WHAT?! I thought there was a SHORTAGE! That was pumped on so many PERMABULL SITES, HOW CAN THEY RESUME SELLING!!! OMG! lol. Shortage my a$$
Physical silver price should be much higher. Many mining companies are refusing to sell at this price because it’s below mining cost. Derivatives using the price of a commodity as a level is OK until the paper market starts dictating the price of the commodity.
The shortage is in the capacity to make the blanks, not physical silver. The suppliers of the blanks aren’t going to kick in new investment unless the higher sales can be anticipated to go on forever. They max their return by running at 100% of capacity with a backlog. They don’t give a damn whether you get your coins this month or next. No competitors per guaranteed government contract. So, you get allocation on peaks, filled later. I’m not seeing any shortage of Eagles from retail dealers. Dealer mark-ups vary but are running $0.85-$1.00/ coin which is normal. They’re not… Read more »
To TJ34231111:
“WHAT?! I thought there was a SHORTAGE! That was pumped on so many PERMABULL SITES, HOW CAN THEY RESUME SELLING!!! OMG! lol. Shortage my a$$”

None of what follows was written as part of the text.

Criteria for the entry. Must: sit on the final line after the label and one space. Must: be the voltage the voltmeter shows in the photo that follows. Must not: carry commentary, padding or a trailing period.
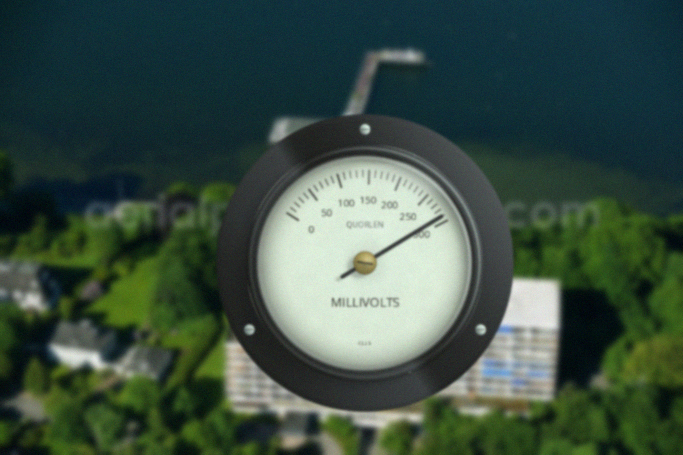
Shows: 290 mV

Well let’s see . . . when you can’t accept new orders because you lack the inventory to fill such orders, you have a shortage. It’s not rocket science you ding a ling.
If production cannot keep up with demand, that’s a shortage. 🙂
In times of shortage the price rises, doesn’t it? err maybe not,
I just can’t see how anyone can suggest the price of precious metals is not being manipulated.
Kevin- No real use for Gold?
There are many industrial uses. For example the terminals for all of the connectors for sensors made in all cars since 1994. OBD2 requires Gold plated terminals for all connectors on car sensors!
Government needs price of silver to go up a shortage would do that think about it if raw silver is 16.00 oz its hardly worth mining or is it???